The Liberal Democrat leader said he wanted Chancellor George Osborne to take advantage of the improving economy to raise the threshold at which people start paying income tax to at least £10,500 before the next general election in May 2015.
At the same time, he criticised the Conservatives for their "ideological" commitment to a permanently smaller state.
Mr Clegg said his plan to raise the personal allowance would be worth £100 a year to 24 million ordinary rate taxpayers while taking about half-a-million people out of income tax altogether.
"As the recovery is finally taking hold I think it is important that as many people as possible feel they are benefiting from it," he told BBC1's The Andrew Marr Show. "Of course, I need to persuade my Conservative coalition partners. In the past, the Conservatives have tended to have a different set of tax priorities."
While the Lib Dems have seen the coalition achieve their manifesto commitment to raise the personal allowance to £10,000 - which was finally reached in the last Budget in March - Mr Clegg said he had to fight the Tories all the way.

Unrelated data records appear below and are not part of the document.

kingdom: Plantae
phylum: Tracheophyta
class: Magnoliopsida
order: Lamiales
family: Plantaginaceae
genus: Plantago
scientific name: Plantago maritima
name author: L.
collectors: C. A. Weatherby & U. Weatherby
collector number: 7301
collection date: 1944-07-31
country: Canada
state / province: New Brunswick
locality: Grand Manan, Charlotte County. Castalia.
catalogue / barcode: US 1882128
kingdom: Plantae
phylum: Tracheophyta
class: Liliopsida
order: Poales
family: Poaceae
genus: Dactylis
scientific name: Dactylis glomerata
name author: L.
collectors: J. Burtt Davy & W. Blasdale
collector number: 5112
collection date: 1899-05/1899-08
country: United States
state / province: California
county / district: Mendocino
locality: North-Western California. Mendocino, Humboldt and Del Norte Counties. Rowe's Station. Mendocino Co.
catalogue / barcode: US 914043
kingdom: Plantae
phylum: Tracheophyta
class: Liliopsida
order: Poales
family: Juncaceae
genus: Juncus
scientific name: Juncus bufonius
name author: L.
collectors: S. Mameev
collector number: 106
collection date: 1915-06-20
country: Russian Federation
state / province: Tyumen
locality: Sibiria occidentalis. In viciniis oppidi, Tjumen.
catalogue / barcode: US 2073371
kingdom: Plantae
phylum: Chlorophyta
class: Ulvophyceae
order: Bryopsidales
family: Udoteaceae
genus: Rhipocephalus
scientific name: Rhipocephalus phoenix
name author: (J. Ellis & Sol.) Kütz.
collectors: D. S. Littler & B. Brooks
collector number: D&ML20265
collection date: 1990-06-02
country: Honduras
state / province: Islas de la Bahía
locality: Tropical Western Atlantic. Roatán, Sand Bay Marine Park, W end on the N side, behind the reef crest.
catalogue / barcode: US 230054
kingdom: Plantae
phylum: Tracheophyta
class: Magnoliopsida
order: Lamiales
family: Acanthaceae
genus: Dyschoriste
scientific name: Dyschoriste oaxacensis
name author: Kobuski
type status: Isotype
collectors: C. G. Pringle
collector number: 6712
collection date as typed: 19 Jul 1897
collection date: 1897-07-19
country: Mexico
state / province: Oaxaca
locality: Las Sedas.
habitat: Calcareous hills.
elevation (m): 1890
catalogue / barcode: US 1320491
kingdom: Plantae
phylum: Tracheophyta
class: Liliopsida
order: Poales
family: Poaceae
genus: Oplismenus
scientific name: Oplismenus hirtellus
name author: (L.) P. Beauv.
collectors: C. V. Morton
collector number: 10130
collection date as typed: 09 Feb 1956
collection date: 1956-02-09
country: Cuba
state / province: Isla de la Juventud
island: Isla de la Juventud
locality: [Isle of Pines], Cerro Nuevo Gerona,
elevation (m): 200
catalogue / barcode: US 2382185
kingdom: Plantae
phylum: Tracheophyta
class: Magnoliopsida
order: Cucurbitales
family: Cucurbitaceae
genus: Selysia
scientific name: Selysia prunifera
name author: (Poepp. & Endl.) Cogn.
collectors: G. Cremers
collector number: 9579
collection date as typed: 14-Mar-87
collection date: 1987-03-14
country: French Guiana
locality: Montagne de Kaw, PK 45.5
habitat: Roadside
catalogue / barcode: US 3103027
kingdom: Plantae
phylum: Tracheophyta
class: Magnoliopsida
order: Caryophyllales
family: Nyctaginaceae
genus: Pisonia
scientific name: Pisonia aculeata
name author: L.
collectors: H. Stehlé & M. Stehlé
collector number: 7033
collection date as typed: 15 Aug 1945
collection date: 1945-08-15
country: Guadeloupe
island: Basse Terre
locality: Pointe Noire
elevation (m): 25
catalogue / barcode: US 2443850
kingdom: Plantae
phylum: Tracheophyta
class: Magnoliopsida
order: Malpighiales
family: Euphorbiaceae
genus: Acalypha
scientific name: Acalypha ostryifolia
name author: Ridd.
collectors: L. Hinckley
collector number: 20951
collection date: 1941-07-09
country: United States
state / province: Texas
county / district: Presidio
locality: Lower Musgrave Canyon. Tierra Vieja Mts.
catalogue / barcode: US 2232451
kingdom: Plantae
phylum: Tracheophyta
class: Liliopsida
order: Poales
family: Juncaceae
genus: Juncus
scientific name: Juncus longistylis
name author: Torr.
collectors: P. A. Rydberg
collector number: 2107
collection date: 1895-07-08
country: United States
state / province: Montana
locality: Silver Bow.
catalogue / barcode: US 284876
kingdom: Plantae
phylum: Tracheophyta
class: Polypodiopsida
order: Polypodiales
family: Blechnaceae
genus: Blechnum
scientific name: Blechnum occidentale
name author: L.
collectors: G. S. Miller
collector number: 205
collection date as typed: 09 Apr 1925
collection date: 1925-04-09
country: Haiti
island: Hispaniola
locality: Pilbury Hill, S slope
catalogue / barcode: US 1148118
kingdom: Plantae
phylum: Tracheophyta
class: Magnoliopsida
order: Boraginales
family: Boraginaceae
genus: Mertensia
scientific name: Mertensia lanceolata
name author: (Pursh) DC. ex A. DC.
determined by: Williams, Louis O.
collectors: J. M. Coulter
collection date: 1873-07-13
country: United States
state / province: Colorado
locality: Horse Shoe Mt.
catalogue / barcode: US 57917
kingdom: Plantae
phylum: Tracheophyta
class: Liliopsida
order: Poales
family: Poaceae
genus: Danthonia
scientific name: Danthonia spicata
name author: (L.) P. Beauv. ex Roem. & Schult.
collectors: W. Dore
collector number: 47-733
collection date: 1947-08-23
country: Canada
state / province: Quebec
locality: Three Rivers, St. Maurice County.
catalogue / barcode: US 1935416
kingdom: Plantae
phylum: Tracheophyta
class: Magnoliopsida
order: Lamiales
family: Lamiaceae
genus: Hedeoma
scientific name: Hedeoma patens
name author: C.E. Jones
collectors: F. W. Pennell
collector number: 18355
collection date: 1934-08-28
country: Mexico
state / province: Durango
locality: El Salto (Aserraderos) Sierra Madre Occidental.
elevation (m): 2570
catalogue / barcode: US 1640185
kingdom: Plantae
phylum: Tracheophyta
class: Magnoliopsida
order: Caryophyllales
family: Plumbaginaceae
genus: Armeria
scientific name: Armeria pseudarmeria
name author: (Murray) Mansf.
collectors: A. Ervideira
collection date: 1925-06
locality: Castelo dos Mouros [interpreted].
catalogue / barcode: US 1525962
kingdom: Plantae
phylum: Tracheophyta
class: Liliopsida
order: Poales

"I have had to argue for each step in the increase in the allowance. The Conservatives before the election felt this was not an affordable policy. I've insisted all along that it is affordable," he said.Mr Clegg said he believed that a further increase in the personal allowance could be funded by a levy - such as a "mansion tax" on the very wealthiest - but the Conservatives were opposed.
In a further move to distance himself from the Tories, he rejected David Cameron's call in his Guildhall speech last week for a "permanently" smaller state sector.
"You have this view from the right that taxes should never go up and that you should be shrinking the state to an ever smaller size in an ideological way. I don't think we should be ideological about this," he said.